Some more information. I noticed we had this in our config.

deallocate: false,

I assume this is okay, since we are attempting to manually deallocate using .dispose? Anyway, I tried setting this to true. Memory usage seemed maybe slightly affected? However I still ended up with ~1,000 tensors more than when I started (exact same as when deallocate is false). That's not expected after using dispose on everything, is it?

Lastly, the only other places we use human is calling match.similarity. I assume there aren't any tensors from this that we need to clean up?

zmk-punchbowl commented 1 month ago

After more testing, I have to correct the above observation. Changing to deallocate: true does help. Memory increases at first (perhaps as expected), but over a longer period of time, it stays stable, rather than increasing unbounded.

This solves the immediate problem for us, which is good. However, I still think there may be an issue where manually deallocating the tensors does not provide the same (or similar) results as having deallocate: true.

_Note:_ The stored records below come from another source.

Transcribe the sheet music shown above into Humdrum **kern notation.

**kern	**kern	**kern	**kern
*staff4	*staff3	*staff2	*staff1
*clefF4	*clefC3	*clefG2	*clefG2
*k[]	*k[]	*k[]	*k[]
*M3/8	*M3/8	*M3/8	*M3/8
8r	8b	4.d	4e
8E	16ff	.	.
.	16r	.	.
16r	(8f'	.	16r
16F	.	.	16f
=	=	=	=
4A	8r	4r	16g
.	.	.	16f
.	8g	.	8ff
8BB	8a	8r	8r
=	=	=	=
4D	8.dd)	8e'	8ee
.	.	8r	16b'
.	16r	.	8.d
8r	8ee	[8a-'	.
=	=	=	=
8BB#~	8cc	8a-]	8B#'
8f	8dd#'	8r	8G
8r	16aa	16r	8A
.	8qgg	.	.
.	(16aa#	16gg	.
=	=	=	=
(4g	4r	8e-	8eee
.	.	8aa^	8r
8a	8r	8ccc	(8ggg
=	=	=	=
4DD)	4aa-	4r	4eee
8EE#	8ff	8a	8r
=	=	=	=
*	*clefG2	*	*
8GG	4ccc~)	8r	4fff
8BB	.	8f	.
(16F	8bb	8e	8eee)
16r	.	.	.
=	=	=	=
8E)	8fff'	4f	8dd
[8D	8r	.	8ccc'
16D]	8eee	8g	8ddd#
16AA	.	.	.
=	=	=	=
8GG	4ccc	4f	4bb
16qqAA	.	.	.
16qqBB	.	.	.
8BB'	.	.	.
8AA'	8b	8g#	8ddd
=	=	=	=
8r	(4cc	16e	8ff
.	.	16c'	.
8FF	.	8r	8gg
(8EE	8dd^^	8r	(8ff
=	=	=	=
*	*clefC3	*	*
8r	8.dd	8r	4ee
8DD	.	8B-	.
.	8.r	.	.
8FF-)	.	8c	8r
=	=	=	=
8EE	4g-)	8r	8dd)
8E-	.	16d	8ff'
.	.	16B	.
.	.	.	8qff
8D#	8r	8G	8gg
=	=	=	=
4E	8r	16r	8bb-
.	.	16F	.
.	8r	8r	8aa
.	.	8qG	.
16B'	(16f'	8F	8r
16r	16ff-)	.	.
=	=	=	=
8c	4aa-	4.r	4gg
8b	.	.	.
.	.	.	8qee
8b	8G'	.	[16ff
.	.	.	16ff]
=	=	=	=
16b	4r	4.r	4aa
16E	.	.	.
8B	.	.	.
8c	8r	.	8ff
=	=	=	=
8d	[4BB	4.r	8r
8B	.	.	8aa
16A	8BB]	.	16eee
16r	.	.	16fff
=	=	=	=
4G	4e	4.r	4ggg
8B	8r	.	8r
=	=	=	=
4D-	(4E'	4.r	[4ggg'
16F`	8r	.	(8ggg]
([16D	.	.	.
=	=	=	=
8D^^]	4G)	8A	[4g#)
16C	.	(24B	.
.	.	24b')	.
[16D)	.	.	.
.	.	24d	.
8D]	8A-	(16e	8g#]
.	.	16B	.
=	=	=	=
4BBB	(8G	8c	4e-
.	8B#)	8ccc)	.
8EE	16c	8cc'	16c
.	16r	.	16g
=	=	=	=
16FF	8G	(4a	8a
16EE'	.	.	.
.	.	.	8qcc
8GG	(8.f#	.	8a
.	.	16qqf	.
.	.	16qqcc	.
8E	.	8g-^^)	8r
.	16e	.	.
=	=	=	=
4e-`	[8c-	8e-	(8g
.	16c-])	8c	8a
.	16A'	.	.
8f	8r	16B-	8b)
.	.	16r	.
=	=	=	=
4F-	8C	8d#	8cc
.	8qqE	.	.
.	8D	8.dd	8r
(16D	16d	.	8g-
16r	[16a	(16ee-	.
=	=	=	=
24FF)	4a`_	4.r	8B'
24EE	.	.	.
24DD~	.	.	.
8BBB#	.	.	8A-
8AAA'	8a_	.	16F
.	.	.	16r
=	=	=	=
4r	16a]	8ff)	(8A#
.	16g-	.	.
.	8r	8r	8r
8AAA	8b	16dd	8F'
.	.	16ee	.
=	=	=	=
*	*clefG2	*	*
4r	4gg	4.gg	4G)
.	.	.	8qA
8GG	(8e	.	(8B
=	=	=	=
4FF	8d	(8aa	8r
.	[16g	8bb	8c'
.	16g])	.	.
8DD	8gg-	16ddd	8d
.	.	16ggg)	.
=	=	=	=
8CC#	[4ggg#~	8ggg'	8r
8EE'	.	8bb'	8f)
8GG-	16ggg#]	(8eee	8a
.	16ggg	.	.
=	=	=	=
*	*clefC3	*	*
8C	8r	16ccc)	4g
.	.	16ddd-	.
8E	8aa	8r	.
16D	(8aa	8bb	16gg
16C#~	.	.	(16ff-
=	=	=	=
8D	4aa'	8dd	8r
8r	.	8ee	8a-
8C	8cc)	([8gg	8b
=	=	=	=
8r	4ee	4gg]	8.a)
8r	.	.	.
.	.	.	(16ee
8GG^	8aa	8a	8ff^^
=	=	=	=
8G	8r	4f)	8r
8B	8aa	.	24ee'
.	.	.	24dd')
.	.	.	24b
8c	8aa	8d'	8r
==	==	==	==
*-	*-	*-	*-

vladmandic commented 4 weeks ago

this is pretty well documented from your side, not much i can add right now - I'll take a look and try to reproduce when I'm back from my travels in 2 weeks.

vladmandic commented 5 days ago

i wrote a full reproduction used your base code and i see no leaks, with or without return=true

const fs = require('fs');
const H = require('../dist/human.node.js');

const config = {
  debug: true,
  modelBasePath: 'https://vladmandic.github.io/human-models/models/',
  body: { enabled: false },
  hand: { enabled: false },
  face: {
    enabled: true,
    detector: {
      return: true,
      enabled: true,
      rotation: false,
      maxDetected: 10,
      minConfidence: 0.6,
    },
    mesh: { enabled: false },
    iris: { enabled: false },
    description: { enabled: true },
    emotion: { enabled: false },
  },
};

const human = new H.Human(config);
let i = 0;

async function detect(imgFile) {
  const imgBuffer = fs.readFileSync(imgFile);
  const imgTensor = human.tf.node.decodeImage(imgBuffer);
  const res = await human.detect(imgTensor);
  if (res?.face) {
    console.log(`loop=${i} faces=${res.face.length} tensors=${human.tf.engine().memory().numTensors}`);
    res.face.forEach((f) => human.tf.dispose(f.tensor)); // only needed if return:true
  }
  human.tf.dispose(imgTensor);
  return res.face;
}

async function loop(imgFile) {
  for (i = 0; i < 99; i++) {
    await detect(imgFile);
  }
}

loop('../samples/in/group-2.jpg');
loop=0 faces=3 tensors=253
...
loop=98 faces=3 tensors=253

if the issue persists, write a full self-contained reproduction (e.g. reference to getHuman as simple as it may be mean that my reproduction is different by definition), update here and i'll reopen.